[[ Data shown, beginning ]]
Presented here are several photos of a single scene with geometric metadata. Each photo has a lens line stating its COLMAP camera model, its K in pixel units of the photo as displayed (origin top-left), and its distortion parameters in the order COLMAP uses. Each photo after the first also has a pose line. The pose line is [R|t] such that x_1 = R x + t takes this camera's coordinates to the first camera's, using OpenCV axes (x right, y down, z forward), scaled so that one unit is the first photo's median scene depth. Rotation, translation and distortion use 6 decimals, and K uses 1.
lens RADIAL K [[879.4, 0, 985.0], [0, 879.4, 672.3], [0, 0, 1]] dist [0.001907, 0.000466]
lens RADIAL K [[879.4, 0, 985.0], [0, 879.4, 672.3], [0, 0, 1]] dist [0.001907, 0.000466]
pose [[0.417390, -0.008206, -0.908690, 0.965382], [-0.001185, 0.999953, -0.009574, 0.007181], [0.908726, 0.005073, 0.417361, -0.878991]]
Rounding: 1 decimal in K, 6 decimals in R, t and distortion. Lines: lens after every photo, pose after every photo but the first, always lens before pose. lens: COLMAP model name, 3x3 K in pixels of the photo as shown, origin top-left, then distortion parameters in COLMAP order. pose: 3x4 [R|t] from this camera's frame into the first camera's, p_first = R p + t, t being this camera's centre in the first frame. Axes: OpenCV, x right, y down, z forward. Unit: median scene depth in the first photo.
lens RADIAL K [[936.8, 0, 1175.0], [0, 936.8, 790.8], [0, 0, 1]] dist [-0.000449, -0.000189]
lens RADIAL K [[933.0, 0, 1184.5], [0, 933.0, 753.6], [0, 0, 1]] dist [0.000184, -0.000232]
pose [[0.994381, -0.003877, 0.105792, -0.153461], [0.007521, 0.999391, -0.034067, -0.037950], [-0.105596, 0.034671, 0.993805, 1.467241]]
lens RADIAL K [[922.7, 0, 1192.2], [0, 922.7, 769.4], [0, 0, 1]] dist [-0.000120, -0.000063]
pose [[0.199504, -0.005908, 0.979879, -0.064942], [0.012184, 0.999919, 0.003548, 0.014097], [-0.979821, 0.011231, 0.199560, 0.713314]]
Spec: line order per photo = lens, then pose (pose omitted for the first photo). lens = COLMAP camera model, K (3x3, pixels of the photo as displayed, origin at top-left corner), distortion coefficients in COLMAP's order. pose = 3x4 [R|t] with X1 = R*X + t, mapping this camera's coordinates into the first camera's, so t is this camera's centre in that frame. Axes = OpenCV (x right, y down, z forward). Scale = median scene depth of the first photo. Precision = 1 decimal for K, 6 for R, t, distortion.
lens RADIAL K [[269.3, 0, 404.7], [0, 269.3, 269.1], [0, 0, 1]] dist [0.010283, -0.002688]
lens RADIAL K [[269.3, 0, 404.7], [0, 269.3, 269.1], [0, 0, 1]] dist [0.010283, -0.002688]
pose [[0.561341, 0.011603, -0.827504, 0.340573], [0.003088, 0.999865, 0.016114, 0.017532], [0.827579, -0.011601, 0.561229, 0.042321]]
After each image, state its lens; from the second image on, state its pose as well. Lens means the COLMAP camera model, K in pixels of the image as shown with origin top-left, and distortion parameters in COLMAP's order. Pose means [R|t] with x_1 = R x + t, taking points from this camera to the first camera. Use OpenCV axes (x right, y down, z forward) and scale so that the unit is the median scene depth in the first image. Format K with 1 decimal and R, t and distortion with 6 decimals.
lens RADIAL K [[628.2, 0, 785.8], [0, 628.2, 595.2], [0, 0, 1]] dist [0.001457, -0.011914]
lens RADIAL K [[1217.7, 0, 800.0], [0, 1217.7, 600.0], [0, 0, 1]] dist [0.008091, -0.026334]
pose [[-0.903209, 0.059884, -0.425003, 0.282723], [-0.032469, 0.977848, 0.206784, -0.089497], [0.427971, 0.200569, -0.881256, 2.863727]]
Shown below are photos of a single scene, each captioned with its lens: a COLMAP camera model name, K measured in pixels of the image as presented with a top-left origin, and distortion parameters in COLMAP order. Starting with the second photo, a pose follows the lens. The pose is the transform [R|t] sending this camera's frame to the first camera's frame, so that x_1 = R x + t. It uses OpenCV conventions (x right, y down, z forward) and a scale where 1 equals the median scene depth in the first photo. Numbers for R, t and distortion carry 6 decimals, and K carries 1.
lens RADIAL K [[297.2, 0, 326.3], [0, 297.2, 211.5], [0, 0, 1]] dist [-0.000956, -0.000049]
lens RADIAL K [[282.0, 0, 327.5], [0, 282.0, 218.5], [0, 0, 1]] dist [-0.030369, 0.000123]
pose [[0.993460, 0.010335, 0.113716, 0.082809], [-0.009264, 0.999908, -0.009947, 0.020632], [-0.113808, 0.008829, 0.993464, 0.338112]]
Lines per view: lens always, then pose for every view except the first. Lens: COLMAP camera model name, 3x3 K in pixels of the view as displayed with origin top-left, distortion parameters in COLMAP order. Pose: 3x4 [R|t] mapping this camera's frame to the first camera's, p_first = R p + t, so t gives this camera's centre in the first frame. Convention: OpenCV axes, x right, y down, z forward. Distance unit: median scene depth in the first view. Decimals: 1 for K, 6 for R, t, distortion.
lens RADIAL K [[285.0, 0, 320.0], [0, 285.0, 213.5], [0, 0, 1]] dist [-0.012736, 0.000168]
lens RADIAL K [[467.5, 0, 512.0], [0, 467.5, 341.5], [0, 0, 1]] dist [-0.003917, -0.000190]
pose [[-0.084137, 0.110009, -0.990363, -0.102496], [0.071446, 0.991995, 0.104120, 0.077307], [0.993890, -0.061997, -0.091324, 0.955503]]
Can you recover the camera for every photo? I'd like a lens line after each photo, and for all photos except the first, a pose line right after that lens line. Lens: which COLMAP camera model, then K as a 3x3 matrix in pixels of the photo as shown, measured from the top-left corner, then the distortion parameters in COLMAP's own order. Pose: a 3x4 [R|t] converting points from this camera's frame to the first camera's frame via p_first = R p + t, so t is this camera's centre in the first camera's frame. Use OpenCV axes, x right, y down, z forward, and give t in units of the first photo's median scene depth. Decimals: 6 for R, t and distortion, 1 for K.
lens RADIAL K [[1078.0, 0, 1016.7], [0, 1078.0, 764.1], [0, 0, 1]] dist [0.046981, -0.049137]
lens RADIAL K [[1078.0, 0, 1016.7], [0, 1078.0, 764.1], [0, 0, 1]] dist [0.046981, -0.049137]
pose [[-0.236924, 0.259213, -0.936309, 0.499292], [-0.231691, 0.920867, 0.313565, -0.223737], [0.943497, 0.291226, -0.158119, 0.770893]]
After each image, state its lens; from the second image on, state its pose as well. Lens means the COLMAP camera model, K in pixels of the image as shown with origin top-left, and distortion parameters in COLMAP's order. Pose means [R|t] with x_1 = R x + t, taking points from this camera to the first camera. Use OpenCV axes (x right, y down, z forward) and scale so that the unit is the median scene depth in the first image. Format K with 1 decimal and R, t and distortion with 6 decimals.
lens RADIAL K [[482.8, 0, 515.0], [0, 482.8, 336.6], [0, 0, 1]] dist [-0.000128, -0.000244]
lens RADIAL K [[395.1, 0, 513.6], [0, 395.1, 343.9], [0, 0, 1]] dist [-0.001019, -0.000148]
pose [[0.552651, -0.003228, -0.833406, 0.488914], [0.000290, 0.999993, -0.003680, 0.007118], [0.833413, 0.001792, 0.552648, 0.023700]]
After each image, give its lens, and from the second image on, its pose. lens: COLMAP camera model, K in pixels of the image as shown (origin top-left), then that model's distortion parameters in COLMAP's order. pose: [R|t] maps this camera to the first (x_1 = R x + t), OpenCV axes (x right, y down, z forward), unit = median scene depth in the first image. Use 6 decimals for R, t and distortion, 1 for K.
[[ Data shown, end ]]
▶ [Task objective] Output the material in full, matching it word for word.

▶ [Problem solution]
Presented here are several photos of a single scene with geometric metadata. Each photo has a lens line stating its COLMAP camera model, its K in pixel units of the photo as displayed (origin top-left), and its distortion parameters in the order COLMAP uses. Each photo after the first also has a pose line. The pose line is [R|t] such that x_1 = R x + t takes this camera's coordinates to the first camera's, using OpenCV axes (x right, y down, z forward), scaled so that one unit is the first photo's median scene depth. Rotation, translation and distortion use 6 decimals, and K uses 1.
lens RADIAL K [[879.4, 0, 985.0], [0, 879.4, 672.3], [0, 0, 1]] dist [0.001907, 0.000466]
lens RADIAL K [[879.4, 0, 985.0], [0, 879.4, 672.3], [0, 0, 1]] dist [0.001907, 0.000466]
pose [[0.417390, -0.008206, -0.908690, 0.965382], [-0.001185, 0.999953, -0.009574, 0.007181], [0.908726, 0.005073, 0.417361, -0.878991]]
Rounding: 1 decimal in K, 6 decimals in R, t and distortion. Lines: lens after every photo, pose after every photo but the first, always lens before pose. lens: COLMAP model name, 3x3 K in pixels of the photo as shown, origin top-left, then distortion parameters in COLMAP order. pose: 3x4 [R|t] from this camera's frame into the first camera's, p_first = R p + t, t being this camera's centre in the first frame. Axes: OpenCV, x right, y down, z forward. Unit: median scene depth in the first photo.
lens RADIAL K [[936.8, 0, 1175.0], [0, 936.8, 790.8], [0, 0, 1]] dist [-0.000449, -0.000189]
lens RADIAL K [[933.0, 0, 1184.5], [0, 933.0, 753.6], [0, 0, 1]] dist [0.000184, -0.000232]
pose [[0.994381, -0.003877, 0.105792, -0.153461], [0.007521, 0.999391, -0.034067, -0.037950], [-0.105596, 0.034671, 0.993805, 1.467241]]
lens RADIAL K [[922.7, 0, 1192.2], [0, 922.7, 769.4], [0, 0, 1]] dist [-0.000120, -0.000063]
pose [[0.199504, -0.005908, 0.979879, -0.064942], [0.012184, 0.999919, 0.003548, 0.014097], [-0.979821, 0.011231, 0.199560, 0.713314]]
Spec: line order per photo = lens, then pose (pose omitted for the first photo). lens = COLMAP camera model, K (3x3, pixels of the photo as displayed, origin at top-left corner), distortion coefficients in COLMAP's order. pose = 3x4 [R|t] with X1 = R*X + t, mapping this camera's coordinates into the first camera's, so t is this camera's centre in that frame. Axes = OpenCV (x right, y down, z forward). Scale = median scene depth of the first photo. Precision = 1 decimal for K, 6 for R, t, distortion.
lens RADIAL K [[269.3, 0, 404.7], [0, 269.3, 269.1], [0, 0, 1]] dist [0.010283, -0.002688]
lens RADIAL K [[269.3, 0, 404.7], [0, 269.3, 269.1], [0, 0, 1]] dist [0.010283, -0.002688]
pose [[0.561341, 0.011603, -0.827504, 0.340573], [0.003088, 0.999865, 0.016114, 0.017532], [0.827579, -0.011601, 0.561229, 0.042321]]
After each image, state its lens; from the second image on, state its pose as well. Lens means the COLMAP camera model, K in pixels of the image as shown with origin top-left, and distortion parameters in COLMAP's order. Pose means [R|t] with x_1 = R x + t, taking points from this camera to the first camera. Use OpenCV axes (x right, y down, z forward) and scale so that the unit is the median scene depth in the first image. Format K with 1 decimal and R, t and distortion with 6 decimals.
lens RADIAL K [[628.2, 0, 785.8], [0, 628.2, 595.2], [0, 0, 1]] dist [0.001457, -0.011914]
lens RADIAL K [[1217.7, 0, 800.0], [0, 1217.7, 600.0], [0, 0, 1]] dist [0.008091, -0.026334]
pose [[-0.903209, 0.059884, -0.425003, 0.282723], [-0.032469, 0.977848, 0.206784, -0.089497], [0.427971, 0.200569, -0.881256, 2.863727]]
Shown below are photos of a single scene, each captioned with its lens: a COLMAP camera model name, K measured in pixels of the image as presented with a top-left origin, and distortion parameters in COLMAP order. Starting with the second photo, a pose follows the lens. The pose is the transform [R|t] sending this camera's frame to the first camera's frame, so that x_1 = R x + t. It uses OpenCV conventions (x right, y down, z forward) and a scale where 1 equals the median scene depth in the first photo. Numbers for R, t and distortion carry 6 decimals, and K carries 1.
lens RADIAL K [[297.2, 0, 326.3], [0, 297.2, 211.5], [0, 0, 1]] dist [-0.000956, -0.000049]
lens RADIAL K [[282.0, 0, 327.5], [0, 282.0, 218.5], [0, 0, 1]] dist [-0.030369, 0.000123]
pose [[0.993460, 0.010335, 0.113716, 0.082809], [-0.009264, 0.999908, -0.009947, 0.020632], [-0.113808, 0.008829, 0.993464, 0.338112]]
Lines per view: lens always, then pose for every view except the first. Lens: COLMAP camera model name, 3x3 K in pixels of the view as displayed with origin top-left, distortion parameters in COLMAP order. Pose: 3x4 [R|t] mapping this camera's frame to the first camera's, p_first = R p + t, so t gives this camera's centre in the first frame. Convention: OpenCV axes, x right, y down, z forward. Distance unit: median scene depth in the first view. Decimals: 1 for K, 6 for R, t, distortion.
lens RADIAL K [[285.0, 0, 320.0], [0, 285.0, 213.5], [0, 0, 1]] dist [-0.012736, 0.000168]
lens RADIAL K [[467.5, 0, 512.0], [0, 467.5, 341.5], [0, 0, 1]] dist [-0.003917, -0.000190]
pose [[-0.084137, 0.110009, -0.990363, -0.102496], [0.071446, 0.991995, 0.104120, 0.077307], [0.993890, -0.061997, -0.091324, 0.955503]]
Can you recover the camera for every photo? I'd like a lens line after each photo, and for all photos except the first, a pose line right after that lens line. Lens: which COLMAP camera model, then K as a 3x3 matrix in pixels of the photo as shown, measured from the top-left corner, then the distortion parameters in COLMAP's own order. Pose: a 3x4 [R|t] converting points from this camera's frame to the first camera's frame via p_first = R p + t, so t is this camera's centre in the first camera's frame. Use OpenCV axes, x right, y down, z forward, and give t in units of the first photo's median scene depth. Decimals: 6 for R, t and distortion, 1 for K.
lens RADIAL K [[1078.0, 0, 1016.7], [0, 1078.0, 764.1], [0, 0, 1]] dist [0.046981, -0.049137]
lens RADIAL K [[1078.0, 0, 1016.7], [0, 1078.0, 764.1], [0, 0, 1]] dist [0.046981, -0.049137]
pose [[-0.236924, 0.259213, -0.936309, 0.499292], [-0.231691, 0.920867, 0.313565, -0.223737], [0.943497, 0.291226, -0.158119, 0.770893]]
After each image, state its lens; from the second image on, state its pose as well. Lens means the COLMAP camera model, K in pixels of the image as shown with origin top-left, and distortion parameters in COLMAP's order. Pose means [R|t] with x_1 = R x + t, taking points from this camera to the first camera. Use OpenCV axes (x right, y down, z forward) and scale so that the unit is the median scene depth in the first image. Format K with 1 decimal and R, t and distortion with 6 decimals.
lens RADIAL K [[482.8, 0, 515.0], [0, 482.8, 336.6], [0, 0, 1]] dist [-0.000128, -0.000244]
lens RADIAL K [[395.1, 0, 513.6], [0, 395.1, 343.9], [0, 0, 1]] dist [-0.001019, -0.000148]
pose [[0.552651, -0.003228, -0.833406, 0.488914], [0.000290, 0.999993, -0.003680, 0.007118], [0.833413, 0.001792, 0.552648, 0.023700]]
After each image, give its lens, and from the second image on, its pose. lens: COLMAP camera model, K in pixels of the image as shown (origin top-left), then that model's distortion parameters in COLMAP's order. pose: [R|t] maps this camera to the first (x_1 = R x + t), OpenCV axes (x right, y down, z forward), unit = median scene depth in the first image. Use 6 decimals for R, t and distortion, 1 for K.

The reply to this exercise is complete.